Stacey Delo, founder of Maybrooks, a career-resources site for moms, enjoyed a flexible work schedule after returning to work following the birth of her first child. As time went on, she discovered how rare that type of arrangement was, and set out to uncover what other companies offered on the flexibility front.
“I couldn’t find anything and started Maybrooks as a result,” she said. “The big mission here is to stop sidelining talent. When (women) go through a transition, we want them to find an employer that will help navigate the process by letting them (work) part time, or (via) contracting.”
Gefsky and Delo offered the following quick tips for women on maternity leave, or those preparing to take a long break from the workforce:
1. Volunteer to stay current.
Whether it's chairing a local committee or working at a local nonprofit, stay-at-home parents can keep their skills polished and up-to-date by volunteering for a number of activities — perhaps it's learning about running a social media campaign, or helping with budgeting for a project. Focus on key skills relevant to your career.

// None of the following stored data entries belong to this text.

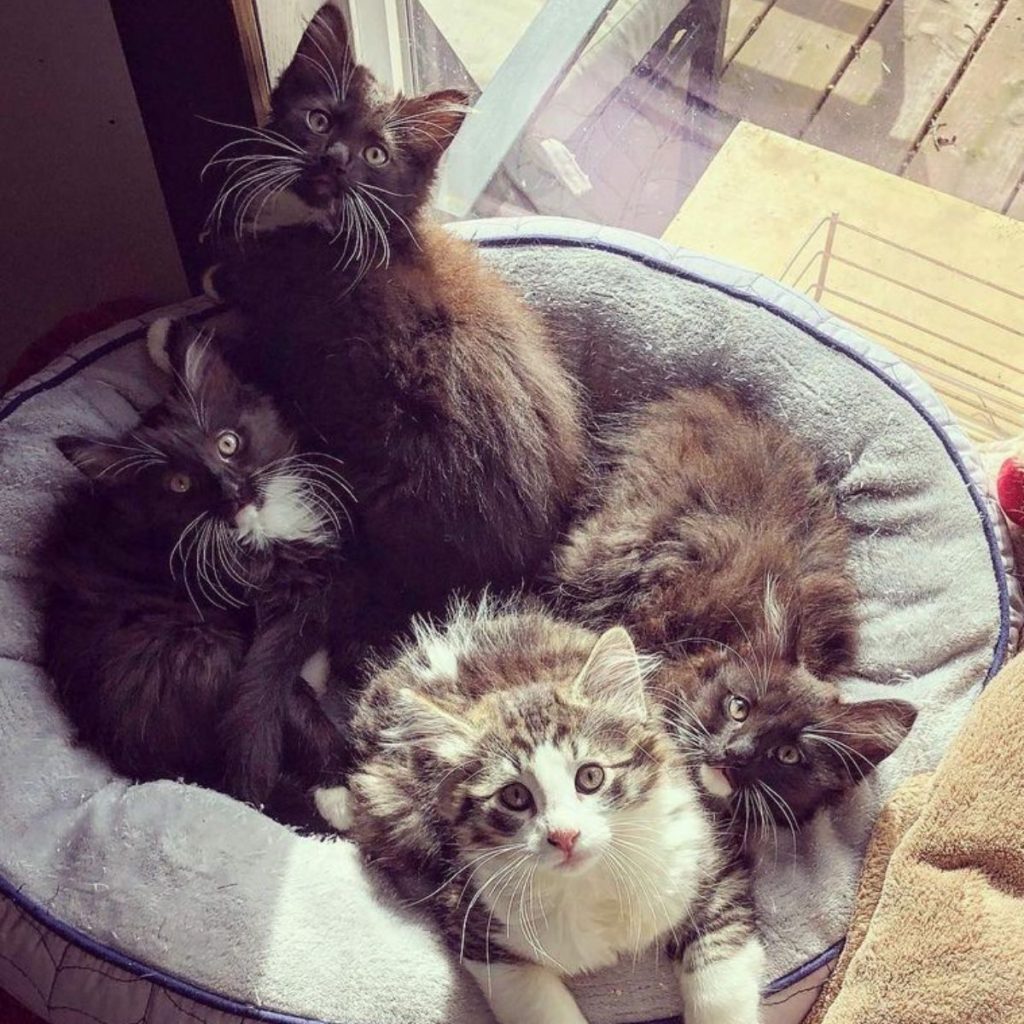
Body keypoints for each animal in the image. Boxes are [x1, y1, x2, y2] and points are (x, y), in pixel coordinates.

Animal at [41, 319, 352, 815]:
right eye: (180, 483)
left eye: (227, 443)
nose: (233, 489)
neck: (256, 531)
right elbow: (272, 690)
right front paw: (340, 787)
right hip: (193, 645)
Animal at [319, 598, 761, 1024]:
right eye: (515, 796)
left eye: (590, 777)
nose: (564, 836)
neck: (589, 882)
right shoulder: (477, 925)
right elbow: (540, 1004)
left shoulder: (711, 866)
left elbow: (719, 988)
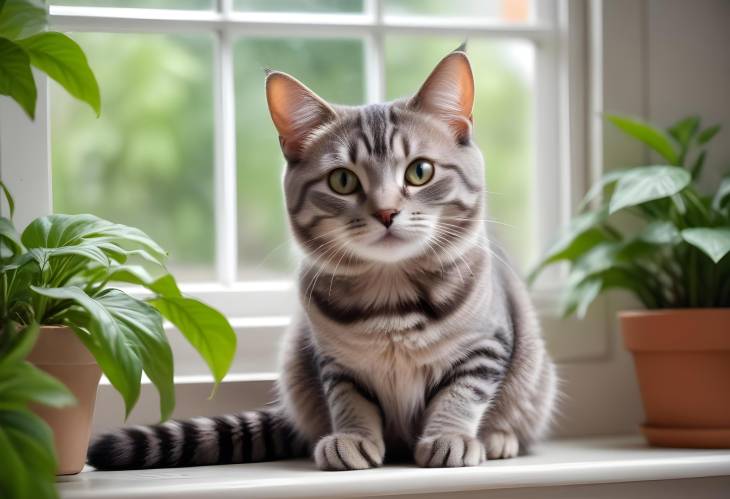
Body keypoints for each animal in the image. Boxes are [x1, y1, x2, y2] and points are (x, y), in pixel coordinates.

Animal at [91, 47, 556, 472]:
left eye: (420, 171)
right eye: (343, 180)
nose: (386, 212)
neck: (392, 296)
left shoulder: (485, 345)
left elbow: (461, 394)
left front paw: (451, 436)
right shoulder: (335, 362)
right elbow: (350, 400)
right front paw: (352, 438)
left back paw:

2. Network in unlikely places.
Soccer games and playdates may just seem like part of everyday life, but it's a chance to meet other professionals in a casual environment. After all, other parents have careers to think about, too, and you may be top of mind if a relevant opportunity pops up in the future.
3. Keep in touch with your network, and on top of the latest technology.
Just because you're focused on parenting right now doesn't mean you have to drop off the face of the planet. Stay in touch with your colleagues, both parents and child-free professionals alike. And address one of the biggest concerns that hiring managers may have by following the latest trends in technology. Prepare some thoughts that show you're not only aware of these developments, but that you've also considered how they will impact your job and the company.
However you prepare, it appears that the trend of organizations tapping this underutilized group will continue. Both Gefsky and Delo believe one major contributor comes from an unlikely demographic: millennials. The so-called “participation trophy generation” continues to push into the workforce with demands that go beyond keggers and pingpong tables. And as a result, they are giving the very definition of "work" a massive facelift.
“Millennials are absolutely planning to take breaks to be with their kids and they’re absolutely planning to return to the workforce,” said Delo, who believes millennials make up an enormous force that is showing employers “they have to get with it,” since one top reason cited when leaving a job is an inflexible workplace policy.
Gefsky believes millennials are due credit for changing the rigidity of the workforce into a place where conversations around flexibility have to happen. “Workplaces are not changing their policies,” she said. “Millennials are, and all women returning to work are benefiting from from these changes.”
The so-called inflexible "mommy track" appears to be heading off into the distant sunset; a trend that Gefsky and Delo think can't get here fast enough. Delo says a number of employers are looking at having conversations internally about how to better support their working parents.